No son estos dos sectores, desde luego, aquellos que pueden enarbolar los principios del liberalismo español. Pero ¡qué falto de defensores, qué carente de densidad de discurso, qué desnudo de energía política y qué huérfano de liderazgo se encuentra ese viejo liberalismo español, fundador de una idea moderna de nación ¡Cómo descuidamos los símbolos de nuestra convivencia, la adquisición de una conciencia patriótica, la nacionalización de nuestra cultura, el sentido histórico elemental que lleva a cualquier país civilizado a preocuparse por su supervivencia y reputación! Con sorprendente bochorno, rechazamos todo aquello que el ejemplo de nuestros vecinos más afortunados ha demostrado necesario para el bienestar de los ciudadanos y el esplendor de una nación. Un sistema educativo realmente común, que no levante identidades alternativas; unos valores culturales que inserten España en una civilización heredera del humanismo cristiano y la Ilustración. Un sentido de Estado que alimente todas las decisiones políticas y se constituya en permanente legitimación de nuestra existencia colectiva.
La luz de agosto deja a sus espaldas los problemas de esta nación no sólo expuestos a nuestra mirada, sino ofrecidos a nuestra voluntad. Cien años atrás, un poeta sevillano que habitó en Castilla y dio forma lírica a las razones de España, se enfrentó al campo unánime de la meseta tendido bajo esa misma luz. Era «una tarde clara y amplia como el hastío», en la que Machado vio copiarse las sombras de un grave sueño alzado sobre el llano.

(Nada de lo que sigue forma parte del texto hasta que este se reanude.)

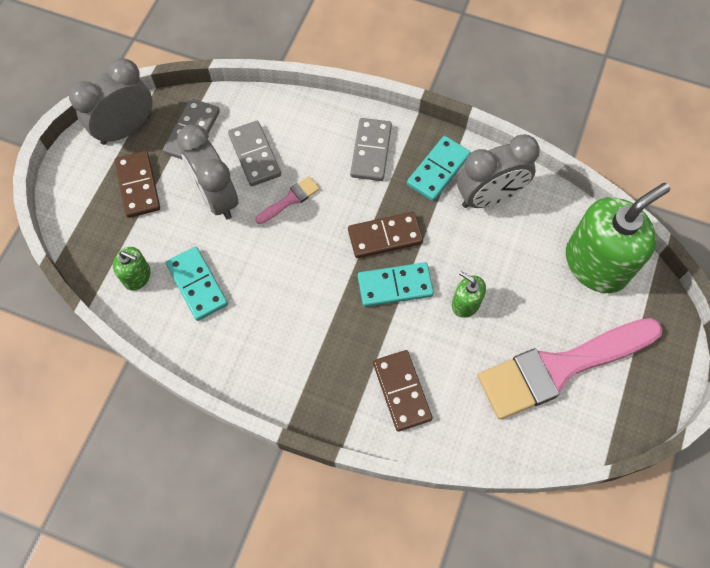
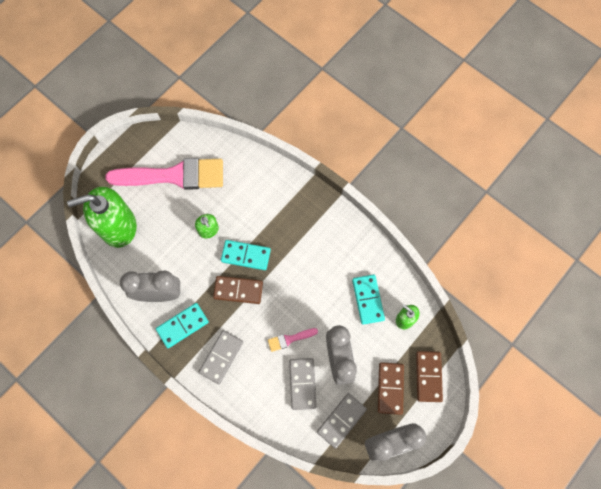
camera: 160 degrees left, 5 degrees up
(401, 391) = (268, 193): brown domino -> brown domino (428, 376)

Caía ya el sol, absorbiendo en un espejo púrpura los obstinados fantasmas del paisaje. El poeta, aferrado a sus ilusiones sobre aquella tierra indeclinable, echó a andar, mientras en el ocaso sangraba el horizonte. Al retirarse el día, la luz de agosto era capaz de expresarse aún y de hacer brillar, más allá de aquella tarde, «la alegre canción de un alba pura». Como si España tomara aliento para decir su nombre completamente a solas.